[DATA RECORDS — start]

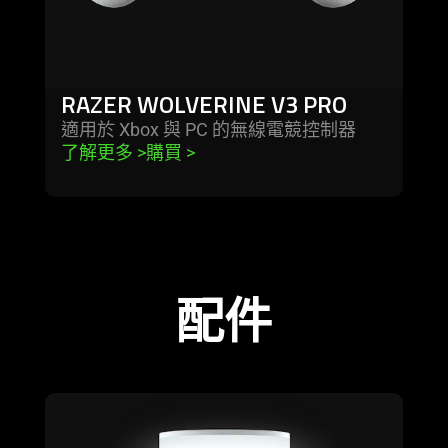
RAZER WOLVERINE V3 PRO
適用於 Xbox 與 PC 的無線電競控
制器
了解更多 
>
購買 
>
配件
learn
more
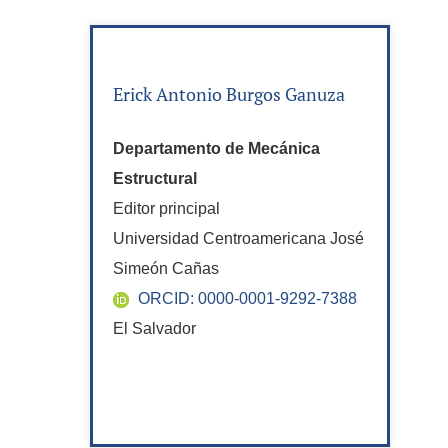
Erick Antonio Burgos Ganuza
Departamento de Mecánica
Estructural
Editor principal
Universidad Centroamericana José
Simeón Cañas
ORCID: 0000-0001-9292-7388
El Salvador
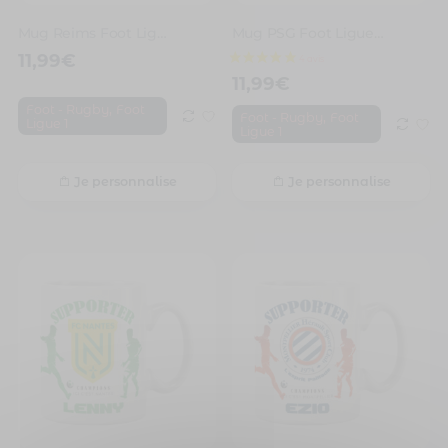
Mug Reims Foot Ligue 1 à personnaliser avec prénom et numéro
Mug PSG Foot Ligue 1 à personnaliser avec prénom et numéro
11,99
€
11,99
€
,
Foot - Rugby
Foot
,
Foot - Rugby
Foot
Ligue 1
Ligue 1
Je personnalise
Je personnalise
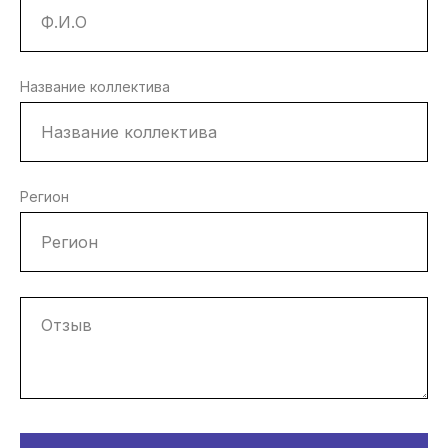
Название коллектива
Регион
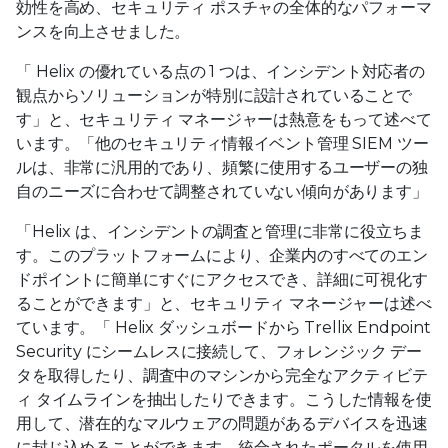
効性を高め、セキュリティ ポスチャの全体的なパフォーマ
ンスを向上させました。
「 Helix の優れている点の 1 つは、インシデント対応者の
観点からソリューションが特別に設計されていることで
す」と、セキュリティ マネージャーは熱意をもって述べて
います。「他のセキュリティ情報イベント管理 SIEM ツー
ルは、非常に汎用的であり、頻繁に使用するユーザーの独
自のニーズに合わせて調整されていない傾向があります」
「Helix は、インシデントの調査と管理に非常に役立ちま
す。このプラットフォームにより、企業内のすべてのエン
ドポイントに簡単にすぐにアクセスでき、詳細に可視化す
ることができます」と、セキュリティ マネージャーは述べ
ています。「 Helix ダッシュボードから Trellix Endpoint
Security にシームレスに接続して、フォレンジック デー
タを取得したり、調査中のマシンから完全なアクティビテ
ィ タイムラインを抽出したりできます。こうした情報を使
用して、潜在的なマルウェアの問題があるデバイスを迅速
に封じ込めることができます。統合されたポータルを使用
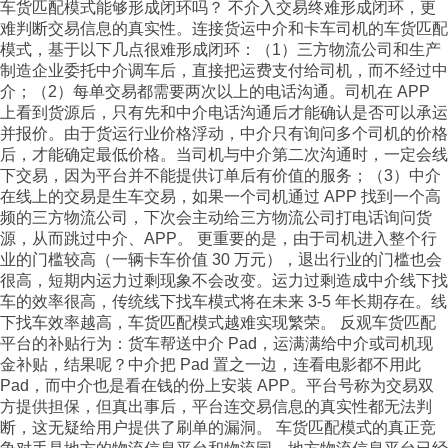
车货匹配模式能够形成闭环吗？ 不介入交易终难形成闭环，更
难判断交易信息的真实性。连接货运中介和卡车司机的车货匹配
模式，基于以下几点很难形成闭环：（1）三方物流公司和生产
制造企业委托中介调车后，直接把运费支付给司机，而不经过中
介；（2）每单交易都需要两次以上的电话沟通。司机在 APP
上看到货源后，只有先和中介电话沟通后才能确认是否可以承运
并报价。由于货运行业价格浮动，中介只有询问多个司机的价格
后，才能确定最低价格。当司机与中介第二次沟通时，一定会线
下交易，因为平台并不能提供订单后有价值的服务；（3）中介
在线上的交易是生车交易，如果一个司机通过 APP 找到一个高
频的三方物流公司，下次会主动给三方物流公司打电话询问货
源，从而跳过中介、APP。 更重要的是，由于司机进入整个行
业的门槛较高（一辆卡车价值 30 万元），退出行业的门槛也会
很高，短期内运力过剩现象不会改变。运力过剩造成中介线下找
车的效率很高，传统线下找车模式将在未来 3-5 年长期存在。线
下找车效率越高，车货匹配模式越难实现繁荣。 反观车货匹配
平台的补贴行为：货车帮送中介 Pad，运满满给中介或司机现
金补贴，结果呢？中介把 Pad 置之一边，连看电影都不用此
Pad，而中介也是看在钱的份上安装 APP。平台号称为交易双
方提供担保，但真出事后，平台连交易信息的真实性都无法判
断，这无疑给用户提供了刷单的漏洞。 车货匹配模式的真正竞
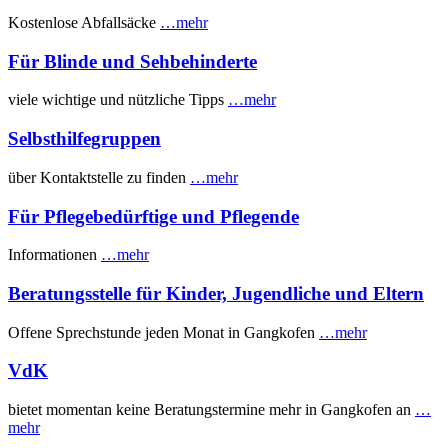
Kostenlose Abfallsäcke
…mehr
Für Blinde und Sehbehinderte
viele wichtige und nützliche Tipps
…mehr
Selbsthilfegruppen
über Kontaktstelle zu finden
…mehr
Für Pflegebedürftige und Pflegende
Informationen
…mehr
Beratungsstelle für Kinder, Jugendliche und Eltern
Offene Sprechstunde jeden Monat in Gangkofen
…mehr
VdK
bietet momentan keine Beratungstermine mehr in Gangkofen an
…
mehr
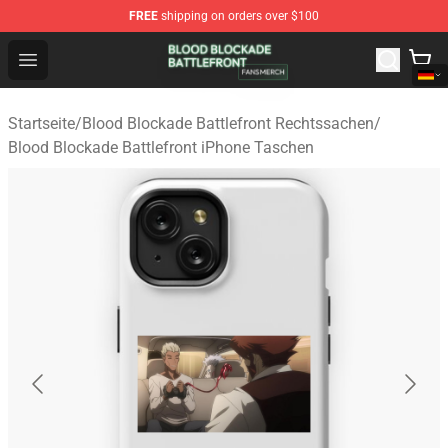
FREE
shipping on orders over $100
Blood Blockade Battlefront Shop - Official Blood Blockad
Open menu
Startseite
/
Blood Blockade Battlefront Rechtssachen
/
Blood Blockade Battlefront iPhone Taschen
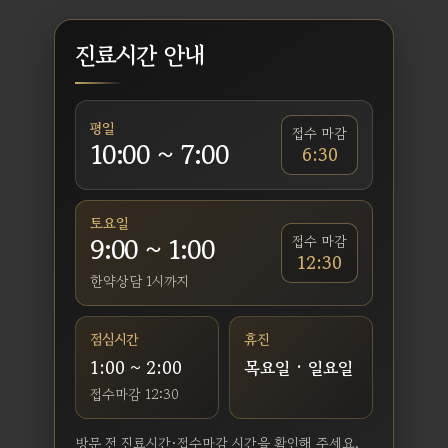
진료시간 안내
평일
접수 마감
10:00 ~ 7:00
6:30
토요일
9:00 ~ 1:00
접수 마감
12:30
한약상담 1시까지
점심시간
휴진
1:00 ~ 2:00
목요일 · 일요일
접수마감 12:30
방문 전 진료시간·접수마감 시간을 확인해 주세요.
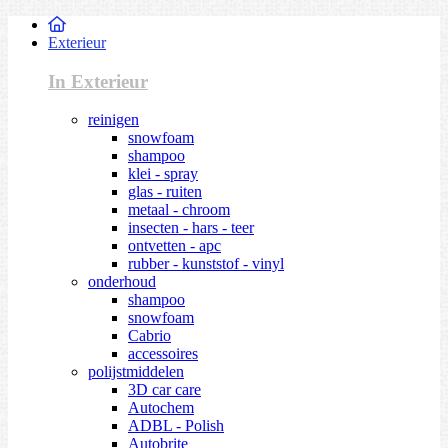
Exterieur
In Exterieur
reinigen
snowfoam
shampoo
klei - spray
glas - ruiten
metaal - chroom
insecten - hars - teer
ontvetten - apc
rubber - kunststof - vinyl
onderhoud
shampoo
snowfoam
Cabrio
accessoires
polijstmiddelen
3D car care
Autochem
ADBL - Polish
Autobrite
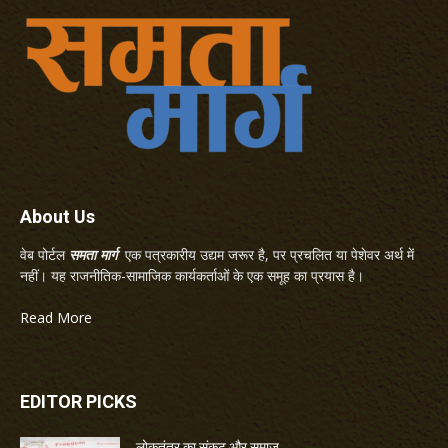
About Us
वेब पोर्टल
समता मार्ग
एक पत्रकारीय उद्यम जरूर है, पर प्रचलित या पेशेवर अर्थ में
नहीं। यह राजनीतिक-सामाजिक कार्यकर्ताओं के एक समूह का प्रयास है।
Read More
EDITOR PICKS
लोकतंत्र का संकट और समाज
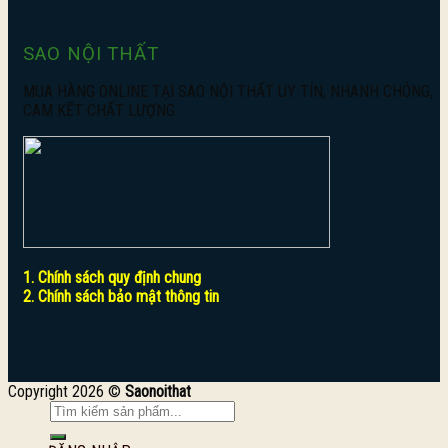
SAO NỘI THẤT
MUA HÀNG ONLINE TẠI SAO NỘI THẤT UY TÍN, NHANH CHÓNG,
CAM KẾT CHẤT LƯỢNG
1. Chính sách quy định chung
2. Chính sách bảo mật thông tin
Copyright 2026 ©
Saonoithat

[DATA RECORDS — finish]

### WORK ITEM
Convert the text of all the items above into a Markdown table with the columns "Row" and "Text". Give each non-blank line its own row and number, and leave out the pictures.

### THE COMPLETED TASK
| Row | Text |
|---|---|
| 1 | RAZER WOLVERINE V3 PRO |
| 2 | 適用於 Xbox 與 PC 的無線電競控 |
| 3 | 制器 |
| 4 | 了解更多  |
| 5 | > |
| 6 | 購買  |
| 7 | > |
| 8 | 配件 |
| 9 | learn |
| 10 | more |
| 11 | Erick Antonio Burgos Ganuza |
| 12 | Departamento de Mecánica |
| 13 | Estructural |
| 14 | Editor principal |
| 15 | Universidad Centroamericana José |
| 16 | Simeón Cañas |
| 17 | ORCID: 0000-0001-9292-7388 |
| 18 | El Salvador |
| 19 | Mug Reims Foot Ligue 1 à personnaliser avec prénom et numéro |
| 20 | Mug PSG Foot Ligue 1 à personnaliser avec prénom et numéro |
| 21 | 11,99 |
| 22 | € |
| 23 | 11,99 |
| 24 | € |
| 25 | , |
| 26 | Foot - Rugby |
| 27 | Foot |
| 28 | , |
| 29 | Foot - Rugby |
| 30 | Foot |
| 31 | Ligue 1 |
| 32 | Ligue 1 |
| 33 | Je personnalise |
| 34 | Je personnalise |
| 35 | Название коллектива |
| 36 | Регион |
| 37 | 効性を高め、セキュリティ ポスチャの全体的なパフォーマ |
| 38 | ンスを向上させました。 |
| 39 | 「 Helix の優れている点の 1 つは、インシデント対応者の |
| 40 | 観点からソリューションが特別に設計されていることで |
| 41 | す」と、セキュリティ マネージャーは熱意をもって述べて |
| 42 | います。「他のセキュリティ情報イベント管理 SIEM ツー |
| 43 | ルは、非常に汎用的であり、頻繁に使用するユーザーの独 |
| 44 | 自のニーズに合わせて調整されていない傾向があります」 |
| 45 | 「Helix は、インシデントの調査と管理に非常に役立ちま |
| 46 | す。このプラットフォームにより、企業内のすべてのエン |
| 47 | ドポイントに簡単にすぐにアクセスでき、詳細に可視化す |
| 48 | ることができます」と、セキュリティ マネージャーは述べ |
| 49 | ています。「 Helix ダッシュボードから Trellix Endpoint |
| 50 | Security にシームレスに接続して、フォレンジック デー |
| 51 | タを取得したり、調査中のマシンから完全なアクティビテ |
| 52 | ィ タイムラインを抽出したりできます。こうした情報を使 |
| 53 | 用して、潜在的なマルウェアの問題があるデバイスを迅速 |
| 54 | に封じ込めることができます。統合されたポータルを使用 |
| 55 | 车货匹配模式能够形成闭环吗？ 不介入交易终难形成闭环，更 |
| 56 | 难判断交易信息的真实性。连接货运中介和卡车司机的车货匹配 |
| 57 | 模式，基于以下几点很难形成闭环：（1）三方物流公司和生产 |
| 58 | 制造企业委托中介调车后，直接把运费支付给司机，而不经过中 |
| 59 | 介；（2）每单交易都需要两次以上的电话沟通。司机在 APP |
| 60 | 上看到货源后，只有先和中介电话沟通后才能确认是否可以承运 |
| 61 | 并报价。由于货运行业价格浮动，中介只有询问多个司机的价格 |
| 62 | 后，才能确定最低价格。当司机与中介第二次沟通时，一定会线 |
| 63 | 下交易，因为平台并不能提供订单后有价值的服务；（3）中介 |
| 64 | 在线上的交易是生车交易，如果一个司机通过 APP 找到一个高 |
| 65 | 频的三方物流公司，下次会主动给三方物流公司打电话询问货 |
| 66 | 源，从而跳过中介、APP。 更重要的是，由于司机进入整个行 |
| 67 | 业的门槛较高（一辆卡车价值 30 万元），退出行业的门槛也会 |
| 68 | 很高，短期内运力过剩现象不会改变。运力过剩造成中介线下找 |
| 69 | 车的效率很高，传统线下找车模式将在未来 3-5 年长期存在。线 |
| 70 | 下找车效率越高，车货匹配模式越难实现繁荣。 反观车货匹配 |
| 71 | 平台的补贴行为：货车帮送中介 Pad，运满满给中介或司机现 |
| 72 | 金补贴，结果呢？中介把 Pad 置之一边，连看电影都不用此 |
| 73 | Pad，而中介也是看在钱的份上安装 APP。平台号称为交易双 |
| 74 | 方提供担保，但真出事后，平台连交易信息的真实性都无法判 |
| 75 | 断，这无疑给用户提供了刷单的漏洞。 车货匹配模式的真正竞 |
| 76 | Kostenlose Abfallsäcke |
| 77 | …mehr |
| 78 | Für Blinde und Sehbehinderte |
| 79 | viele wichtige und nützliche Tipps |
| 80 | …mehr |
| 81 | Selbsthilfegruppen |
| 82 | über Kontaktstelle zu finden |
| 83 | …mehr |
| 84 | Für Pflegebedürftige und Pflegende |
| 85 | Informationen |
| 86 | …mehr |
| 87 | Beratungsstelle für Kinder, Jugendliche und Eltern |
| 88 | Offene Sprechstunde jeden Monat in Gangkofen |
| 89 | …mehr |
| 90 | VdK |
| 91 | bietet momentan keine Beratungstermine mehr in Gangkofen an |
| 92 | … |
| 93 | mehr |
| 94 | FREE |
| 95 | shipping on orders over $100 |
| 96 | Blood Blockade Battlefront Shop - Official Blood Blockad |
| 97 | Open menu |
| 98 | Startseite |
| 99 | / |
| 100 | Blood Blockade Battlefront Rechtssachen |
| 101 | / |
| 102 | Blood Blockade Battlefront iPhone Taschen |
| 103 | 진료시간 안내 |
| 104 | 평일 |
| 105 | 접수 마감 |
| 106 | 10:00 ~ 7:00 |
| 107 | 6:30 |
| 108 | 토요일 |
| 109 | 9:00 ~ 1:00 |
| 110 | 접수 마감 |
| 111 | 12:30 |
| 112 | 한약상담 1시까지 |
| 113 | 점심시간 |
| 114 | 휴진 |
| 115 | 1:00 ~ 2:00 |
| 116 | 목요일 · 일요일 |
| 117 | 접수마감 12:30 |
| 118 | 방문 전 진료시간·접수마감 시간을 확인해 주세요. |
| 119 | Exterieur |
| 120 | In Exterieur |
| 121 | reinigen |
| 122 | snowfoam |
| 123 | shampoo |
| 124 | klei - spray |
| 125 | glas - ruiten |
| 126 | metaal - chroom |
| 127 | insecten - hars - teer |
| 128 | ontvetten - apc |
| 129 | rubber - kunststof - vinyl |
| 130 | onderhoud |
| 131 | shampoo |
| 132 | snowfoam |
| 133 | Cabrio |
| 134 | accessoires |
| 135 | polijstmiddelen |
| 136 | 3D car care |
| 137 | Autochem |
| 138 | ADBL - Polish |
| 139 | Autobrite |
| 140 | About Us |
| 141 | वेब पोर्टल |
| 142 | समता मार्ग |
| 143 | एक पत्रकारीय उद्यम जरूर है, पर प्रचलित या पेशेवर अर्थ में |
| 144 | नहीं। यह राजनीतिक-सामाजिक कार्यकर्ताओं के एक समूह का प्रयास है। |
| 145 | Read More |
| 146 | EDITOR PICKS |
| 147 | लोकतंत्र का संकट और समाज |
| 148 | SAO NỘI THẤT |
| 149 | MUA HÀNG ONLINE TẠI SAO NỘI THẤT UY TÍN, NHANH CHÓNG, |
| 150 | CAM KẾT CHẤT LƯỢNG |
| 151 | 1. Chính sách quy định chung |
| 152 | 2. Chính sách bảo mật thông tin |
| 153 | Copyright 2026 © |
| 154 | Saonoithat |